The Virginia suburbs outside Washington were strikingly different from the rest of the state. “Occupied Territory” was the joke that residents south of the Rappahannock River made about the more volatile, less cultured southern communities outside the country’s capital.
But now Virginia is a lot more like Northern Virginia. The population centers of Richmond and Hampton Roads are closer to Arlington than Abingdon in demographics and increasingly also in politics.
This is all to say that Mr. McAuliffe’s performance and general turnout in what is known as the Urban Crescent, which stretches from Northern Virginia on Interstate 95 to Richmond and then east on I-64 to Hampton Roads, is on can be observed very closely.
Are these Democrats a) excited to vote and b) eager to endorse an older, more moderate candidate? You were in the 2017 primary when Mr. Northam parried a challenge from his left by former MP Tom Perriello, but Tuesday will tell us more about the state of the party in the counties that have gone Virginia blue.

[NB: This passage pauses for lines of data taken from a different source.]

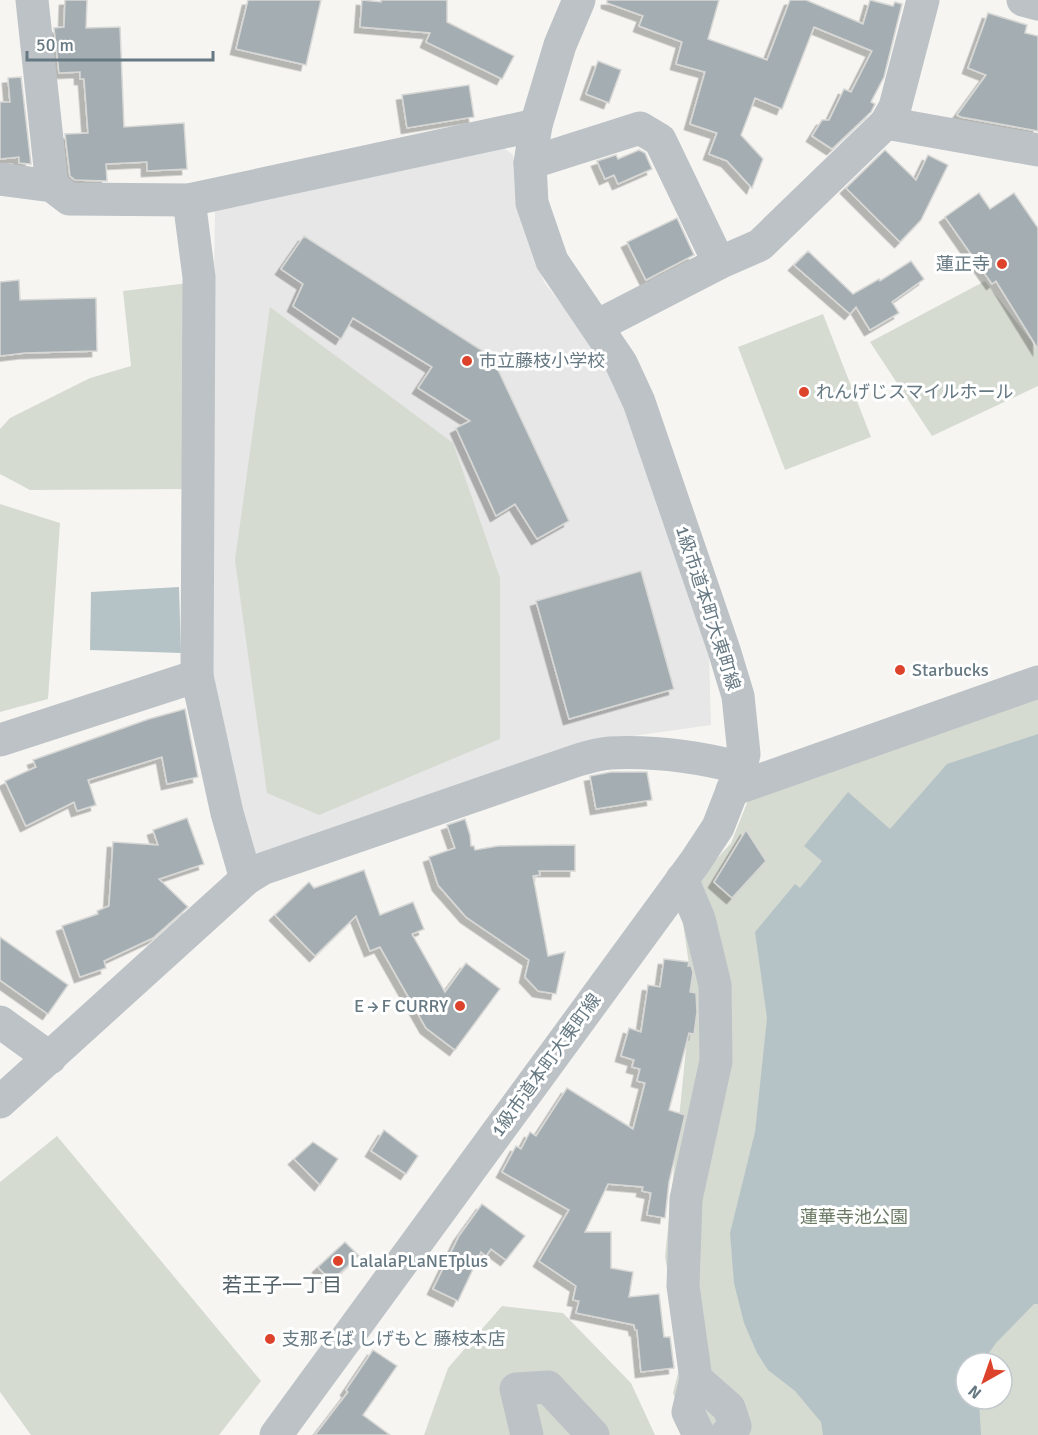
<svg xmlns="http://www.w3.org/2000/svg" width="1038" height="1435" font-family="Signika,'Noto Sans JP',sans-serif">
<defs>
<filter id="shadow"><feDropShadow dx="-5.5" dy="5.5" stdDeviation="0" flood-color="#0004"/></filter>
</defs>
<rect width="100%" height="100%" fill="#f6f5f2"/>
<!-- built -->
<path fill="#e6e7e6" d="M495,141L513,155L520,209L544,282L614,372L709,656L711,725L590,742L253,857L209,675L215,209Z"/>
<!-- green -->
<g fill="#d6dbd2" fill-rule="evenodd">
<path d="M985,281L1038,350V386L932,436L870,342Z"/>
<path d="M188,283L189,489L30,490L0,474V429L10,418L90,378L131,366L123,291Z"/>
<path d="M270,307L453,443L500,578V739L319,815L267,793L235,560Z"/>
<path d="M823,314L871,437L785,470L738,347Z"/>
<path d="M0,504L60,523L48,699L0,712Z"/>
<path d="M1038,698V1435H689L673,1393L683,1354L665,1257L686,1049L690,971L680,903L694,884L731,843L751,793ZM966,1363H1002V1399H966Z"/>
<path d="M57,1136L261,1381L219,1435H31L0,1392V1182Z"/>
<path d="M502,1306L563,1313L631,1383L655,1435H424L448,1368Z"/>
</g>
<!-- water -->
<g fill="#b6c3c6">
<path d="M179,587L181,653L90,650L91,592Z"/>
<path d="M1038,734V1304H1034L996,1343L982,1363H966V1399H979L981,1435H823L821,1422L795,1391L768,1370L757,1353L744,1323L734,1283L730,1233L755,1132L767,1018L755,932L795,884L800,888L822,861L804,846L848,792L890,829L947,764Z"/>
</g>
<!-- building -->
<g fill="#a4aeb2" stroke="#d7d7d5" stroke-width="1.5" filter="url(#shadow)">
<path d="M65,0H87L86,28L120,27L124,127L184,123L187,169L147,171V162L106,164L107,181L75,180L70,176L65,134L88,133L84,79H80V72L59,73L54,28L64,27Z"/>
<path d="M248,0H321L306,65L236,49Z"/>
<path d="M362,0L381,2V0H447V22L514,56L502,79L426,42L430,33L360,27Z"/>
<path d="M607,0H719L708,39L767,60L790,0H806L863,24L870,0L893,6L895,2L902,4L884,77L871,102L875,104L871,112L832,149L812,136L822,120H829L844,89L851,92L872,51L814,27L782,109L755,98L741,135L763,159L752,188L727,161L709,154L717,133L690,124L705,72L676,64L682,42L639,26L643,16L607,3Z"/>
<path d="M988,13L1027,25L1025,33L1038,36V131L961,117L957,115L986,75L968,68Z"/>
<path d="M598,61L621,70L609,103L586,94Z"/>
<path d="M21,77L31,164L19,163V157L0,159V102H10L8,78Z"/>
<path d="M469,85L474,117L407,128L402,95Z"/>
<path d="M639,150L645,153L652,169L618,184L614,175L605,179L597,161L616,155L618,159Z"/>
<path d="M885,150L916,180L928,155L948,165L921,220L900,242L846,188Z"/>
<path d="M979,193L990,209L1014,193L1038,228V349L996,281L992,284L945,217Z"/>
<path d="M677,218L694,255L646,280L627,242Z"/>
<path d="M304,236L492,357L569,521L537,539L515,504L496,516L456,428L470,421L418,388L432,367L353,318L341,339L293,306L303,284L281,269Z"/>
<path d="M808,251L853,294L879,279L880,281L911,261L924,279L892,302L899,313L870,330L856,307L850,314L794,265Z"/>
<path d="M19,280L20,300L96,298L97,351L25,353L0,356V282Z"/>
<path d="M641,571L674,689L569,719L536,601Z"/>
<path d="M185,709L198,777L167,784L162,757L88,780L96,805L77,811L74,802L26,826L5,781L36,767L33,760L149,719Z"/>
<path d="M611,772H647L652,800L596,809L590,776Z"/>
<path d="M187,818L204,864L159,879L188,907L153,938L104,961L106,968L80,977L62,926L98,914L97,911L109,906L113,842L158,845L153,830Z"/>
<path d="M465,819L470,835L471,846H474L475,850L498,846L575,845V871H539L540,875L533,876L548,956L565,952L556,994L538,991L525,977L529,960L466,917L438,885L429,857L455,848L447,825Z"/>
<path d="M746,830L766,861L732,898L714,882Z"/>
<path d="M364,870L380,915L413,902L424,929L412,934L445,992L466,963L500,989L455,1050L426,1028L380,947L370,951L356,916L315,956L275,915L309,882L314,888Z"/>
<path d="M0,937L68,985L48,1014L0,980Z"/>
<path d="M664,959L689,962L688,966H691L693,972L690,992L696,993L697,1012L694,1034L689,1033L669,1110L685,1115L669,1182L665,1218L647,1215L651,1193L642,1191L643,1187L608,1184L585,1232H611V1268L633,1272L629,1297L659,1294L664,1337H670L674,1368L641,1372L637,1330H635L634,1325L576,1313L579,1301L573,1300L576,1286L539,1261L569,1210L502,1172L516,1146L521,1149L530,1132L536,1136L567,1088L633,1129L645,1083L637,1081L640,1069L632,1067L634,1060L621,1056L629,1028L641,1032L648,985L660,987Z"/>
<path d="M384,1130L418,1156L406,1174L371,1151Z"/>
<path d="M313,1142L338,1159L320,1185L294,1159Z"/>
<path d="M482,1204L525,1236L506,1260L491,1249L486,1256L481,1252L458,1301L433,1289L459,1236Z"/>
<path d="M345,1242L359,1256L331,1281L318,1267Z"/>
<path d="M373,1350L397,1366L363,1415L390,1435H315L348,1392L346,1390Z"/>
</g>
<g fill="none" stroke-linecap="round" stroke-linejoin="round">
<!-- minor -->
<g stroke="#bcc2c5" stroke-width="33">
<path d="M32,0L52,186"/>
<path d="M1023,0L1038,4"/>
<path d="M886,123L1038,150"/>
<path d="M530,163L640,128L660,140L719,263"/>
<path d="M0,179L52,186L69,199L189,200L536,125"/>
<path d="M189,200L199,277L197,676L227,813L246,879"/>
<path d="M597,326L719,263L760,245L886,123L895,107L923,0"/>
<path d="M0,740L197,676"/>
<path d="M732,790L1038,682"/>
<path d="M682,879L699,919L715,985L716,1061L686,1199L683,1286L696,1379L688,1412L699,1435"/>
<path d="M0,1022L50,1058"/>
<path d="M0,1102L246,879L262,869L578,760C588,757 599,754 610,753C654,751 699,757 741,768"/>
<path d="M696,1379L729,1408L735,1426L726,1435"/>
<path d="M276,1435L695,862L718,827L741,768L744,754L738,696L724,650L639,402L621,363L552,261L532,203L530,163L536,125L560,45L579,0"/>
<path d="M527,1435L516,1389L548,1387L593,1435"/>
</g>
</g>
<!-- markers -->
<g fill="#dd432b" stroke="#fff" stroke-width="2">
<circle cx="1002" cy="264" r="6"/>
<circle cx="467" cy="361" r="6"/>
<circle cx="804" cy="392" r="6"/>
<circle cx="900" cy="670" r="6"/>
<circle cx="460" cy="1006" r="6"/>
<circle cx="338" cy="1261" r="6"/>
<circle cx="270" cy="1339" r="6"/>
</g>
<g text-anchor="middle" dominant-baseline="central" stroke-width="6" stroke-linejoin="round" paint-order="stroke">
<!-- poi labels -->
<g font-size="18" fill="#667983" stroke="#fff" text-anchor="start">
<text x="990" y="264" text-anchor="end">蓮正寺</text>
<text x="479" y="361">市立藤枝小学校</text>
<text x="816" y="392">れんげじスマイルホール</text>
<text x="912" y="670">Starbucks</text>
<text x="448" y="1006" text-anchor="end">E→F CURRY</text>
<text x="350" y="1261">LalalaPLaNETplus</text>
<text x="282" y="1339">支那そば しげもと 藤枝本店</text>
</g>
<!-- street labels -->
<g font-size="18" fill="#667983" stroke="#fff">
<text transform="translate(708 608) rotate(72)">1級市道本町大東町線</text>
<text transform="translate(546 1065) rotate(-54)">1級市道本町大東町線</text>
</g>
<!-- park labels -->
<g font-size="18" fill="#6b7a64" stroke="#fff">
<text x="854" y="1217">蓮華寺池公園</text>
</g>
<!-- neighbourhood labels -->
<g font-size="20" fill="#536168" stroke="#fff">
<text x="282" y="1285">若王子一丁目</text>
</g>
</g>
<!-- north arrow -->
<g transform="translate(984 1381) rotate(220)"><circle r="28" fill="#ffffff" stroke="#c2c9cd" stroke-width="1.5"/>
<path d="M0-4.5L10 22L0 15L-10 22Z" fill="#dd432b"/>
<text y="-9" font-size="16" font-weight="bold" text-anchor="middle" fill="#667983">N</text>
</g>
<!-- scale -->
<path d="M27 51v9h186v-9" fill="none" stroke="#667983" stroke-width="3"/>
<text x="36" y="51" font-size="18" fill="#667983" stroke="#ffffff" stroke-width="4.5" paint-order="stroke">50 m</text>
</svg>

What about the down-tuning races?
Races for governor always get the most attention in Virginia’s post-presidential year because they can be a handy temperature check for voters. Backlashs are often recognized here first. In fact, until McAuliffe’s victory in 2013, Virginia had a decade-long streak of success electing an opposing party governor from among the White House residents.

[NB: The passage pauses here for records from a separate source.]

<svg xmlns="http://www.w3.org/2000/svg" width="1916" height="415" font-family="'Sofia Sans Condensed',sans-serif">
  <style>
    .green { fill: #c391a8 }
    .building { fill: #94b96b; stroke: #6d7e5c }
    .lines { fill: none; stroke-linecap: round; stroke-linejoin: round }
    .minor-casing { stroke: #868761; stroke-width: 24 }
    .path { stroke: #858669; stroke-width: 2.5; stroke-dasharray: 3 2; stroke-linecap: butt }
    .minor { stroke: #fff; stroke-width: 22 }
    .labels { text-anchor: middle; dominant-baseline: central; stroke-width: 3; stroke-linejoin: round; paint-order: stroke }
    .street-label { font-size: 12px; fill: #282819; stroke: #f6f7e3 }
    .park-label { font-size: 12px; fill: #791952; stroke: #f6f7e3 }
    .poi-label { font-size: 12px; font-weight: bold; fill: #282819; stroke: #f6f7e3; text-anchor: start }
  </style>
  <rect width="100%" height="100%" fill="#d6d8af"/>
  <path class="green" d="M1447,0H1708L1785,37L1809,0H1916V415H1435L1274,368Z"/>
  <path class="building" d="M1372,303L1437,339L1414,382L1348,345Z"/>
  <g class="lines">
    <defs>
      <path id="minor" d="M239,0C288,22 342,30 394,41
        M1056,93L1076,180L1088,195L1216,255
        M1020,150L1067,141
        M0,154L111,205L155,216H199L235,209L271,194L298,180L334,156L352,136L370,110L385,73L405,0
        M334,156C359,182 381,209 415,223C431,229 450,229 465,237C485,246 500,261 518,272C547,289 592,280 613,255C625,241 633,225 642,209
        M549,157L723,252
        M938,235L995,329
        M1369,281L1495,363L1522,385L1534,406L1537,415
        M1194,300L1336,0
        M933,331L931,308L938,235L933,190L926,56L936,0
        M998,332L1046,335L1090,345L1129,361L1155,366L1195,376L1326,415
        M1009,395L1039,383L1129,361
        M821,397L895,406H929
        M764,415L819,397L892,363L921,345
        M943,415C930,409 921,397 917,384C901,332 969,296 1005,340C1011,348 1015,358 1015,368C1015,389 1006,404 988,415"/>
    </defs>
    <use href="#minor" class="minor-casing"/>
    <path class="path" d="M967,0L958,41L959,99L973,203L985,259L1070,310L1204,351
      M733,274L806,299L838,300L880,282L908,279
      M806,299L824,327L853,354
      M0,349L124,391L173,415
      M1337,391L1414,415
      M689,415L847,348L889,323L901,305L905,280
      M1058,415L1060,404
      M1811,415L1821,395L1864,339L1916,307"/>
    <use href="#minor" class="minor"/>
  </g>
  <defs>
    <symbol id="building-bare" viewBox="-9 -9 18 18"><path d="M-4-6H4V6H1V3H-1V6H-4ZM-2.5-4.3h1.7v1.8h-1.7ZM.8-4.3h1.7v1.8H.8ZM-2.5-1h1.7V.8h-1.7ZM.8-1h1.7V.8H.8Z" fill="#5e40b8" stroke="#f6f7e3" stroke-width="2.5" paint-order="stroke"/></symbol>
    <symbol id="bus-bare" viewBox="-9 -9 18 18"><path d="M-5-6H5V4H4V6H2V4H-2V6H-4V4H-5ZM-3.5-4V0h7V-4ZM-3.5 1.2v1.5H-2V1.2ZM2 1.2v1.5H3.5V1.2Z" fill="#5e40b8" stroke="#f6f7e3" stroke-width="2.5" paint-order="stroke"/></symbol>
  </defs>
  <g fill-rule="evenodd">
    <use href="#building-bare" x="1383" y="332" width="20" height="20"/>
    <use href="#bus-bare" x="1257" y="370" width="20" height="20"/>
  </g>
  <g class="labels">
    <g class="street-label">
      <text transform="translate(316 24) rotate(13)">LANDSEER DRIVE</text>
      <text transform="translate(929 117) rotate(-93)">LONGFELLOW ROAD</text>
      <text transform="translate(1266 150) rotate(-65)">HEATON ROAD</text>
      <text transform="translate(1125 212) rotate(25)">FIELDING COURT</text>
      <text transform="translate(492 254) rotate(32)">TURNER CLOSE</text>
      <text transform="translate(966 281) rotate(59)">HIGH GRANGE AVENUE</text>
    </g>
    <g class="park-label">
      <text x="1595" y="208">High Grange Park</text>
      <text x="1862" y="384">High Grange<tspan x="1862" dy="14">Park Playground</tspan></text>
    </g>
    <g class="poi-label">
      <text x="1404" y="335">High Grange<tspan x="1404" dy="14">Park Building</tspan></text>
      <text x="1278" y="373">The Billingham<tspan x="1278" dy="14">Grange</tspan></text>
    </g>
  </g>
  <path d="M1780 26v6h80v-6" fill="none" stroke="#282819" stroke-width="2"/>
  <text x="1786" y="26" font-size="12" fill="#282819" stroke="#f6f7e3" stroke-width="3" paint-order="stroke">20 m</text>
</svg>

But the other two races for nationwide offices, lieutenant governor and attorney general, are also worth keeping an eye on.
The state code for Job # 2 is sparse, with six candidates. Three state lawmakers – Sam Rasoul, Hala Ayala, and Mark Levine – have the most money. Ms. Ayala has the support of Mr. Northam, and Mr. Rasoul would be the first Muslim to be elected to a state office in Virginia.
While the job involves few official duties beyond breaking ties in the state Senate, it is coveted by aspiring politicians as it can be a quick stepping stone to a top job given Virginia’s one-off rule for governors. Former governors. Charles S. Robb, L. Douglas Wilder and Tim Kaine, and Mr. Northam followed this path.
Attorney General can also be a launch pad for the governor – the joke is that A.G. stands for Fast Governor – and many believed that Attorney General Mark Herring, a Democrat, would run this year. But since Mr. McAuliffe was running for governorship, Mr. Herring, who had his own blackface scandal in 2019, decided to seek a third term.
He called on a young black state legislature, Jay Jones, to enlist the assistance of Mr. Northam. However, Mr. Herring has overshadowed Mr. Jones and benefited from greater brand awareness. In a busy season that started slowly and never seemed to fully bloom, that could be enough.